In terms of redistributive measures governments should take to combat inequality, ECLAC proposes three types throughout people’s life cycles.
The first is “a scheme of cash transfers to households with children aged 0-14 to improve the opportunities for families to have an appropriate environment for the socialisation of children (nutrition, housing, clothing).”
Secondly, “financing policies to cover the costs of incorporating those who are not covered by educational and care services (0-17 years).”
Lastly, “another series of cash transfers related to employment and training services targeting young people in the process of joining adult life (15-24 years).”
Hopenhayn cited, as an example, “the universal child benefit introduced in Argentina a year ago” by the centre-left government of President Cristina Fernández.
“The three kinds of transfers proposed would, combined, have a substantial absolute impact on poverty,” the study says. “For example, the poverty rate would fall from 61.8 percent to 34.6 percent in Nicaragua and from 45.7 percent to 29.9 percent in Guatemala.”
For some countries like Argentina, Chile, Costa Rica, Uruguay and, to a lesser extent, Brazil, the additional costs of these extra efforts are manageable for a short period of time, and represent about two percent of GDP, ECLAC says.
“Other countries are in an intermediate position, for example Mexico, Panama, Venezuela, Colombia and Peru. They need to make a greater effort because their tax revenue is low, and they need to maintain a high rate of growth,” said Hopenhayn.
“Then there are poorer countries, like Bolivia, Honduras, Nicaragua and Guatemala, which would need to increase the tax burden and mobilise international cooperation resources,” he said.
Improving educational quality and equity are two major challenges in Chile, a country in the throes of a new education reform under rightwing President Sebastián Piñera, who took office in March after 20 years of government by the centre-left Coalition of Parties for Democracy.
The Piñera administration proposes the creation of “schools of excellence” at secondary education level, efforts to draw the best students into teaching careers, an improvement in teachers’ salaries, an increase in the time spent on language and mathematics at the cost of history lessons, and greater autonomy for the principals of public schools.
“You cannot have quality without equality, and in Chile we have the most unequal results in the world, according to the OECD, because we have the most segmented educational system,” Rodrigo Cornejo of the Chilean Observatory of Educational Policy at the state University of Chile told IPS.
In Cornejo’s view, Piñera’s plans are just “for show,” because they do not attack the root of the problem, which is the high degree of segmentation of the Chilean system into public municipal schools, state-subsidised schools co- financed by parents’ fees, and completely private schools.
The good news from ECLAC’s Social Panorama of Latin America is that the poverty rate will fall by one percentage point in 2010, from 33.1 percent in 2009 to 32.1 percent of the regional population, leaving 180 million people below the poverty line.

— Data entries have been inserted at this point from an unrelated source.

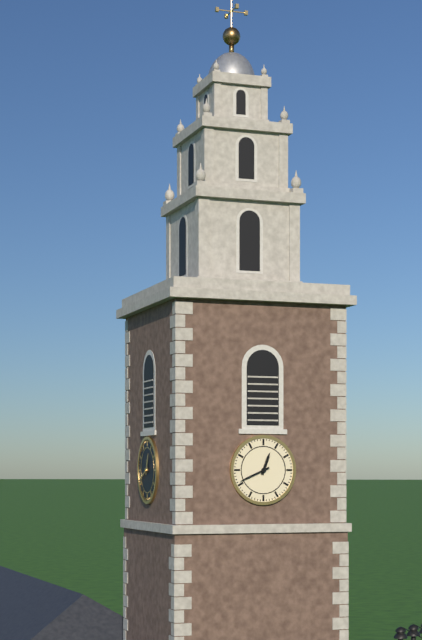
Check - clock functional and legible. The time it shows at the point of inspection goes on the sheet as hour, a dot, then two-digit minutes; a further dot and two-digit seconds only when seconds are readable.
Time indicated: 12.41
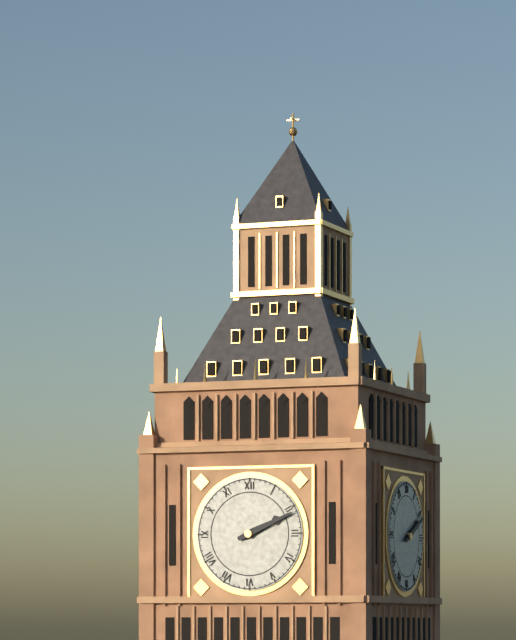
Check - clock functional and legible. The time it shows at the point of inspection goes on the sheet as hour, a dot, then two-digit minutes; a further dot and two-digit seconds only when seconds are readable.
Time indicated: 2.11
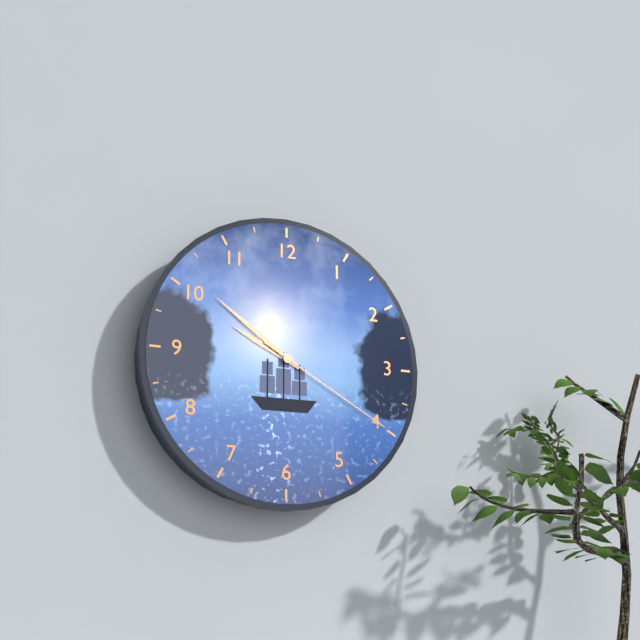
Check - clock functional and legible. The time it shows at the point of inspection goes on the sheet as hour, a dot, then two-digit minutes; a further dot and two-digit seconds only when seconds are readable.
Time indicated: 9.51.20
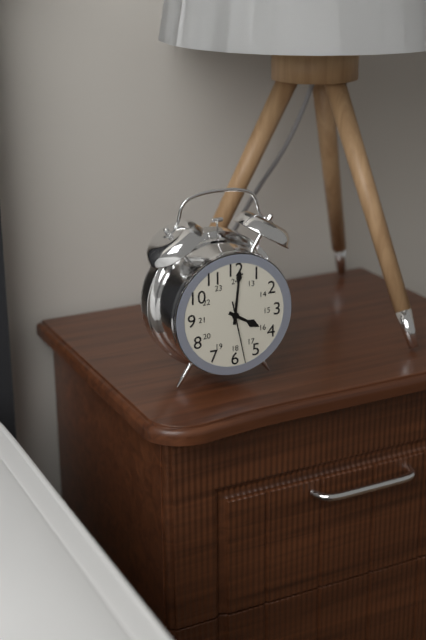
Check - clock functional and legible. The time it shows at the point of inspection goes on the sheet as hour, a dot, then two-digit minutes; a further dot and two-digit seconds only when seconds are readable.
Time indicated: 4.01.28
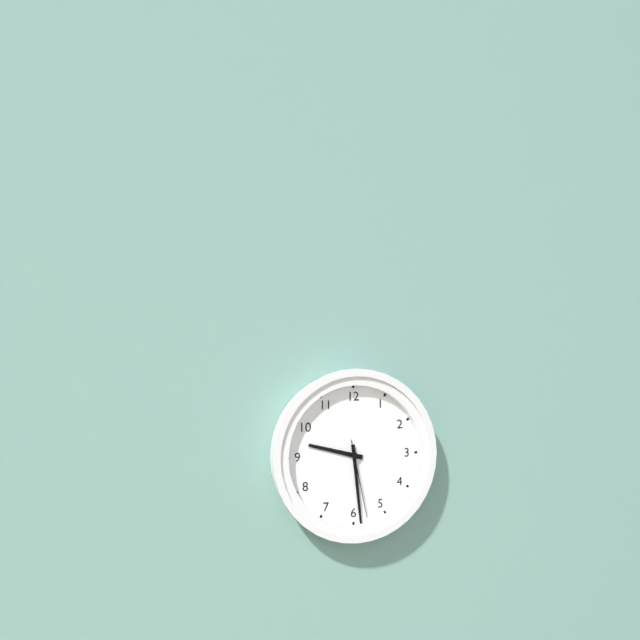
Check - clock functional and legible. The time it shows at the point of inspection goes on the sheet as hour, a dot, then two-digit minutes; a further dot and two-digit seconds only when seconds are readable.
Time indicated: 9.29.28
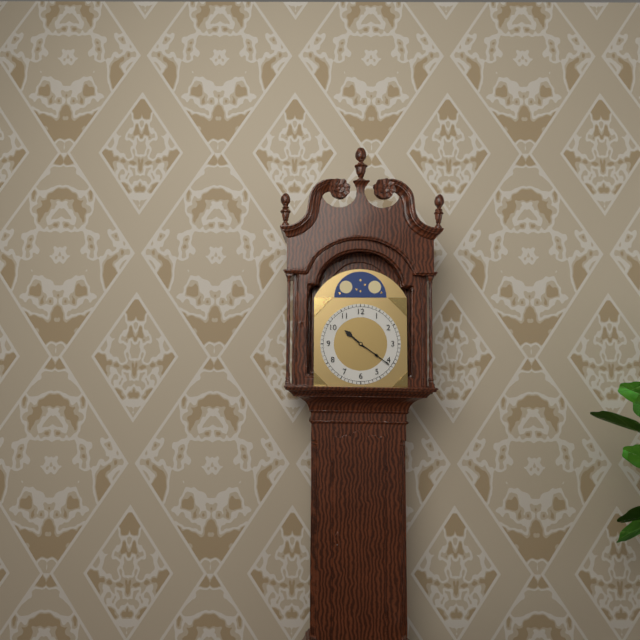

Extreme poverty is predicted to fall by 0.4 percentage points, a reduction from 74 to 72 million people.
This is due to counter-cyclic employment and social measures taken by Latin American and Caribbean countries to weather the international recession that originated in the United States in 2008.
According to 2009 statistics, one of the most complicated situations is that of Paraguay, where 56 percent of the population is living below the poverty line, and 30 percent are extremely poor.
Other countries with highly vulnerable populations are El Salvador, with a poverty rate of 47.9 percent and an extreme poverty rate of 17.3 percent, Ecuador, with rates of 40.2 percent and 15.5 percent, respectively, Colombia, with rates of 45.7 and 16.5 percent, and the Dominican Republic, with 41.1 percent and 21 percent of the population living in poverty and extreme poverty.